Moreover I have given to you one portion above your brothers, which I took out of the hand of the Amorite with my sword and with my bow.
Read Chapter 48
George Leo Haydock
Thee. In thy posterity; and particularly in Ephraim, to whose lot it shall fall, a portion. Hebrew shecem; which the Septuagint explain of the city, or field near it, which Jacob had formerly purchased; and which, being wrested from him after he had left that country, by the Amorrhites, he recovered by the sword. (Masius.)
The particulars of this transaction are not given in Scripture. (Menochius)
The children of Joseph buried their father in this field, Josue xxiv. 32. There also was Jacob's well, John iv. 5. We have already observed, that Jacob restored whatever his sons had taken unjustly from the unhappy Sichemites, chap. xxxiv. 30.
Sword and bow, is understood by St.
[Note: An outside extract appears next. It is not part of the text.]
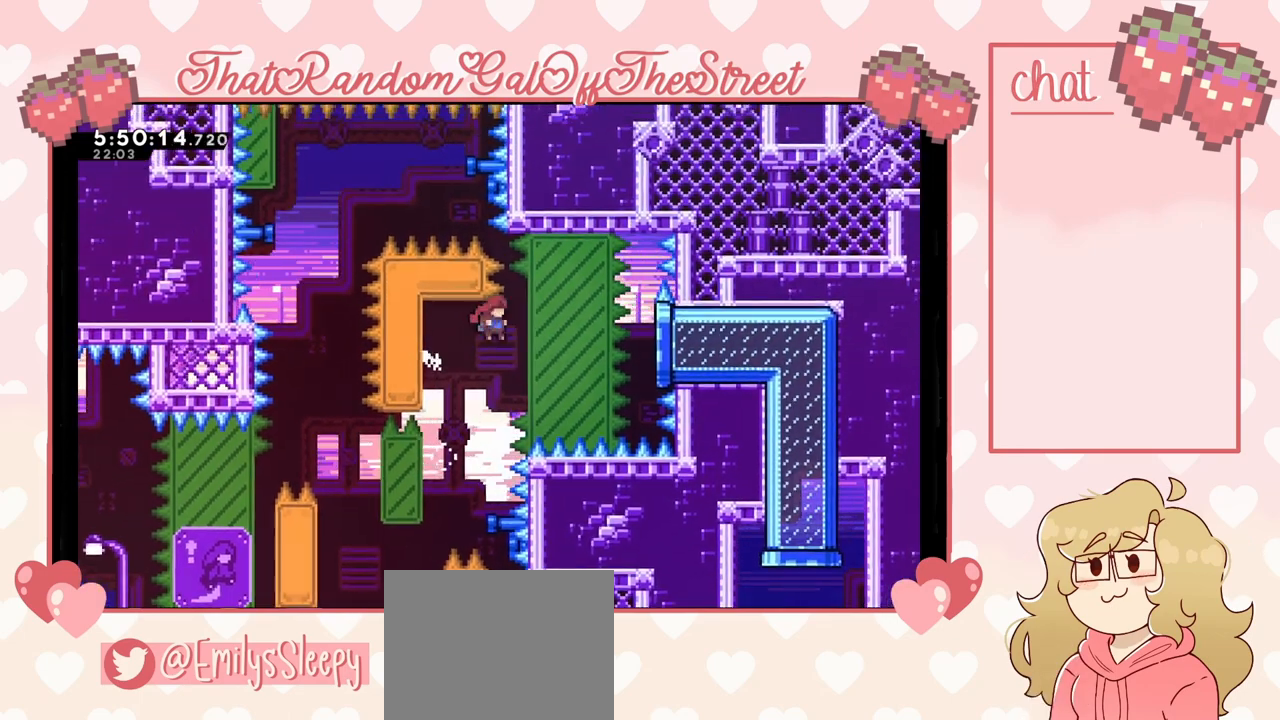
{"buttons": [], "left_stick": "right", "right_stick": "center", "events": [[67, "X", "down"], [233, "X", "up"]]}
Jerome and Onkelos in a spiritual sense, to denote his justice and earnest prayer, by which he merited the divine protection; (Calmet) or it may mean the money, which he had procured with hard labour. (St. Jerome, q. Heb.)
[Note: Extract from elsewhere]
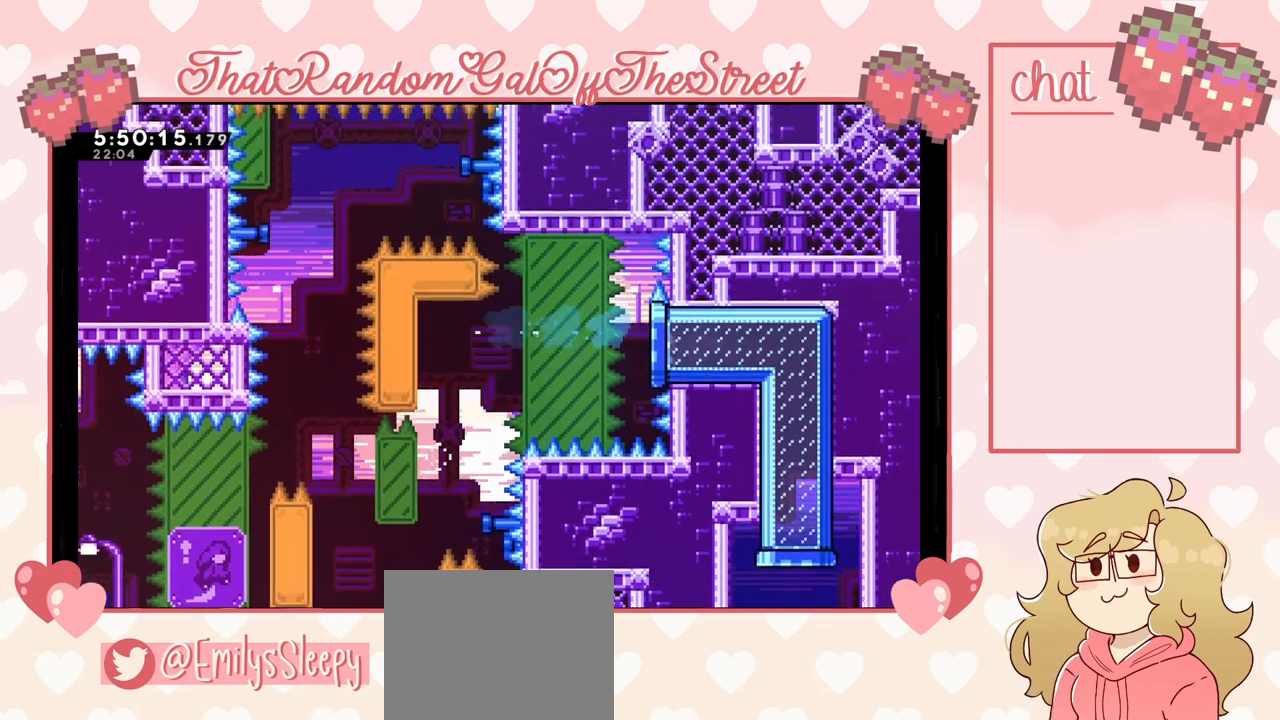
{"buttons": ["L2"], "left_stick": "left", "right_stick": "center", "events": [[200, "L2", "down"], [267, "left_stick", "left"]]}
After he blessed the sons and promoted the younger ahead of the elder by way of forecasting the future, he wanted to convince Joseph that it was not idly or to no purpose that he had done this but to foretell what was due to happen. So he predicted his own death and the fact that they would return from foreign parts to Canaan, the land of their ancestors, and raised sound hope in them so as to cheer them up with the expectation. The hope of good things to come, after all, always mitigates the troubles of the present life.